L'administration déplorable des deniers de l'établissement pédagogique de la rue de Bièvre y avait déjà donné plus de vacances que n'en accordait l'université de Paris, et ces relâches avaient introduit de mauvaises mœurs y tuant la discipline. Peu de place restait aux élèves du temps de l'avocat Jacques du Chesne ; un marchand de chevaux, le sieur Lauris, leur en avait assez pris en location pour y établir un manège. Après une longue série de petites prévarications dans l'administration de leur temporel, il fallut suspendre les bourses pour un temps indéterminé, par décision universitaire du 16 juillet 1729 ; ce déclassement provisoire, mais sans restriction, dura trente-quatre années, et les biens de la fondation grevée de dettes étaient régis par M. Morin, simple administrateur ; lorsque le collège Saint-Michel fut au nombre de ceux réunis par le parlement à Louis-le-Grand, devenu la métropole de l'université.
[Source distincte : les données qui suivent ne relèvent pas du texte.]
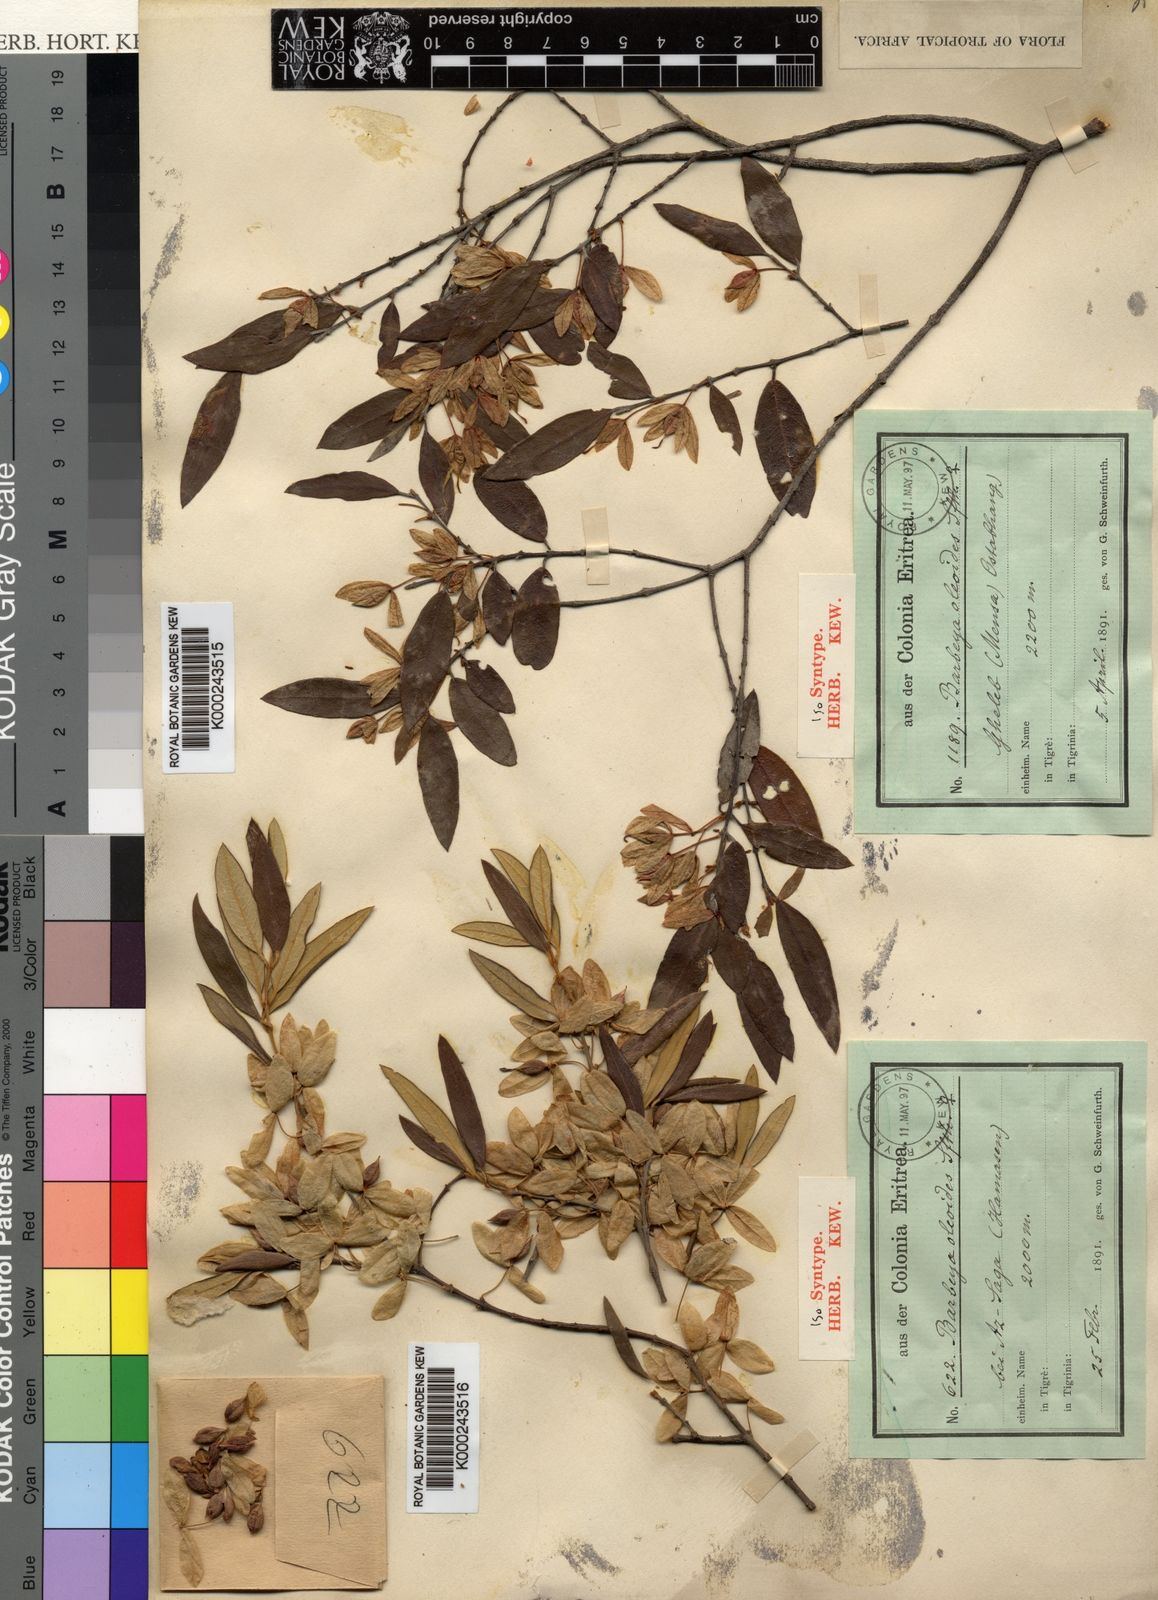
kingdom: Plantae
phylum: Tracheophyta
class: Magnoliopsida
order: Rosales
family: Barbeyaceae
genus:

Son revenu net s'élevait à 3,170 livres quand les dernières bourses qu'il pût entretenir furent transférées au dit chef-lieu, et la Nation en profita lors de la suppression générale des anciennes bourses, au commencement de l'ère républicaine. Lemaître de pension Collombet n'avait pas même attendu que la première de ces deux mesures fût prise pour s'installer, à titre de locataire, dans le bâtiment principal. Les familles de chacun de ses élèves payaient à M. Collombet de 350 à 400 livres par an. M. Fouille, autre maître de pension établi dans la même rue, prenait des élèves aux mêmes conditions.

Un principal du petit, collège avait eu pour domestique, en même temps que, pour élève surnuméraire, un enfant de douze ans qui était devenu un personnage fameux. Cet enfant, né en 1636 à Brive-la-Gaillarde, c'est-à-dire dans : le Limousin, avait été envoyé à Paris par son père, simple apothicaire, dans l'espoir d'une bourse, que l'état déjà désastreux des finances de la maison l'avait empêché d'obtenir, et il avait été réduit à s'y mettre en service, puis il avait obtenu la permission de suivre les cours quand il en aurait le temps. En quittant l'établissement, le convers devenu lettré était entré avec le petit collet chez un marchand du Petit-Pont, comme précepteur de son enfant, puis en la même qualité chez le président de Gourgues, puis chez le marquis de Pluvant, maître de la garde-robe de Monsieur ; enfin M. de Saint-Laurent, sousprécepteur du duc de Chartres, l'avait employé de seconde main à corriger les devoirs du prince. Tels furent les échelons de la fortune pour un cuistre, qui ne s'arrêta pas en si beau chemin. Il se montre assez grand politique pour qu'on lui passât bien des choses ; mais il en abusa si fort, une fois ministre et prince de l'Église, que son nom de cardinal Dubois ne fait pas plus honneur au berceau de ses études qu'à sa famille, qui refusa de garder son héritage.